Chester Crocker said: "The time has come to start planning for life after (Zimbabwean President Robert) Mugabe.
"If SA ducks the challenge on Zimbabwe, there will enormous costs," he said. "Knowing how deeply the SA president cares about the African renaissance," something had to be done.
Crocker said: "African leaders have been playing the game that he is one of us and has to be protected."
He said an exit strategy that could be offered to Mugabe needed to be found to ease the transition. "The current status quo cannot continue. The elections are a farce, if one cannot have observers," Crocker said.
He said Mugabe's legitimacy was now the issue and it was a matter for the promotion of the African renaissance that pressure be brought to bear on Harare.
Crocker, who held the post of US assistant secretary for African affairs between 1981 and 1989, said the issue of Zimbabwe was by far the most important foreign policy challenge SA faced.
Developments in Zimbabwe had "the capacity to change the region and do grave damage to (it)", he said in an interview.
Crocker was the architect of the policy of "constructive engagement" toward SA during the 1980s.
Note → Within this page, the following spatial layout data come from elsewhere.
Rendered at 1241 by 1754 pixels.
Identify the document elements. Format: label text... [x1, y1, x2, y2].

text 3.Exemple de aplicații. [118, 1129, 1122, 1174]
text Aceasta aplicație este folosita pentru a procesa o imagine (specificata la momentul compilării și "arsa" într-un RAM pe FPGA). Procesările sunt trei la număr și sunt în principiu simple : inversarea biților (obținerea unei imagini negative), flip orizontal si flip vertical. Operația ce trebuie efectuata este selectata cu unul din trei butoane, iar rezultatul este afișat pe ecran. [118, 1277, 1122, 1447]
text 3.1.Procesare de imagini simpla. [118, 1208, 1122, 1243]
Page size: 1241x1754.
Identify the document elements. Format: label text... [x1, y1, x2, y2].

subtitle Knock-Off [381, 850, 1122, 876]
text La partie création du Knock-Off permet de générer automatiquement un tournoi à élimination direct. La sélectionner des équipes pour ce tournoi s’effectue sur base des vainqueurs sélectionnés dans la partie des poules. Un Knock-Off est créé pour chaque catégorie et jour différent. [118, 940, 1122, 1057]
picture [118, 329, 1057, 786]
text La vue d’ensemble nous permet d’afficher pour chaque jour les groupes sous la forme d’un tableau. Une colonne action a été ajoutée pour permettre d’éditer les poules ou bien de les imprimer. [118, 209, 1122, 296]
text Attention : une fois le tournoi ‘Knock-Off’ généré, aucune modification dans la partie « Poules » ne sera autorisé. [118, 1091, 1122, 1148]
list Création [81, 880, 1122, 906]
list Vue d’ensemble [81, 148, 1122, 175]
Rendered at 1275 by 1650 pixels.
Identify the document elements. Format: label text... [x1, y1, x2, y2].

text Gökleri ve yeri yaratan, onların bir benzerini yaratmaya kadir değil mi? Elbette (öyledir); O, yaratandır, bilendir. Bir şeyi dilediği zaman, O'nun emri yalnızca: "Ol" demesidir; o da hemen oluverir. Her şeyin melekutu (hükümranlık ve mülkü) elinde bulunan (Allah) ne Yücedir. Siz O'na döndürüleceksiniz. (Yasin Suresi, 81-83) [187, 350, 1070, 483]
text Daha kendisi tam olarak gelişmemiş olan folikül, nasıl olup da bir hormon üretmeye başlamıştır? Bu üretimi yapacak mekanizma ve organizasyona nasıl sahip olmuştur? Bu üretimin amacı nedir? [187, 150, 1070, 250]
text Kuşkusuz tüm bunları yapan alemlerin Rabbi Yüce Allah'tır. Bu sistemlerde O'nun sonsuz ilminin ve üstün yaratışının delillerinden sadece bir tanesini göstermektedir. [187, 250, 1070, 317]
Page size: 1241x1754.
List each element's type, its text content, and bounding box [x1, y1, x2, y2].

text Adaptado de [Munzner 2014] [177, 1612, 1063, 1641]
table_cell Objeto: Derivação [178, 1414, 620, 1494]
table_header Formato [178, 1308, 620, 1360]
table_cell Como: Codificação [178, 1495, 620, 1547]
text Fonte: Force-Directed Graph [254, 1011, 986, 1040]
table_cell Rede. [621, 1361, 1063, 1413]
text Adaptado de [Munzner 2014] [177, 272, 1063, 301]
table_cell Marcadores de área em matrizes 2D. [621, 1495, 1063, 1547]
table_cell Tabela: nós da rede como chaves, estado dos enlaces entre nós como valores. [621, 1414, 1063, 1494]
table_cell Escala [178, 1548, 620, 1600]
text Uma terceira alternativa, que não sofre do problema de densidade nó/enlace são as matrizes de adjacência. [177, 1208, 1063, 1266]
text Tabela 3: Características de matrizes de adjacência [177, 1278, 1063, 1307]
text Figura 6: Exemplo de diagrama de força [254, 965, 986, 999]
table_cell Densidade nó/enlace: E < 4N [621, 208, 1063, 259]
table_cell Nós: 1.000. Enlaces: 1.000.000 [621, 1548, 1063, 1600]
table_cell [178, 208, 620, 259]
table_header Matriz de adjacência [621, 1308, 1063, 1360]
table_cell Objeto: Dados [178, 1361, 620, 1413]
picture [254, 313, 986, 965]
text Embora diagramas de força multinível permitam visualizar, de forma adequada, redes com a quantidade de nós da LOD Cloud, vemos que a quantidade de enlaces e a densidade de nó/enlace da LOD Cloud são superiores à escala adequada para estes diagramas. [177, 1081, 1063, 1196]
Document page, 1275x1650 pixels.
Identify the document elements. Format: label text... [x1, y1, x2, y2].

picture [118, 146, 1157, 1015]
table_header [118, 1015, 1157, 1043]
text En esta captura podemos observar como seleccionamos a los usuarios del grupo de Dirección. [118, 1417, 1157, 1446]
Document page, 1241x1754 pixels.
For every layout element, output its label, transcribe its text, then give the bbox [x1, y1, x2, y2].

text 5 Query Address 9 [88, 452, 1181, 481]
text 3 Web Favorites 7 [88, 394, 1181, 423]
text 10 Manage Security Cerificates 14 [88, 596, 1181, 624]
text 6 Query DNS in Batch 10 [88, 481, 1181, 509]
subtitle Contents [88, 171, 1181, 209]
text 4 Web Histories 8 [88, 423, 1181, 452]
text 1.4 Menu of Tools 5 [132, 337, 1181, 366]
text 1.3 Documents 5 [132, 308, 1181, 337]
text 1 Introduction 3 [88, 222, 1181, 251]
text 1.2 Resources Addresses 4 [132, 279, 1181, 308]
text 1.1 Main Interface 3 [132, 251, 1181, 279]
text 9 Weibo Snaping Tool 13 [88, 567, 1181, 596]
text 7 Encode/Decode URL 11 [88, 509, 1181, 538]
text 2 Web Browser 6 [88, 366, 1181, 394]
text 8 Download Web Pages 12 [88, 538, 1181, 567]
The contentious policy was aimed at bringing about the withdrawal of Cuban forces from Angola, and Namibian independence, by dialogue with Pretoria.
Crocker is now a professor at Georgetown University in Washington and also chairman of the board of the US Institute of Peace, which, among its other activities, promotes research into mediation of conflicts.
"Engagement is not an act of charity it is to pursue interests and choice," he said.
Crocker said that it was not a matter of whether SA should engage in "quiet diplomacy" or strident criticism as a great deal could be done in private.
He said there were many things SA could be doing through a policy of engagement behind the scenes. Pretoria, Crocker said, was well-placed to pile pressure on and offer incentives to Harare to change its ways.
Crocker said that SA should start talking behind the scenes "to a range of voices" in Harare to "test the waters" to see how people viewed things "to express interest and concern" about the situation.
This, he said, would signal that "the free ride" for Mugabe was over.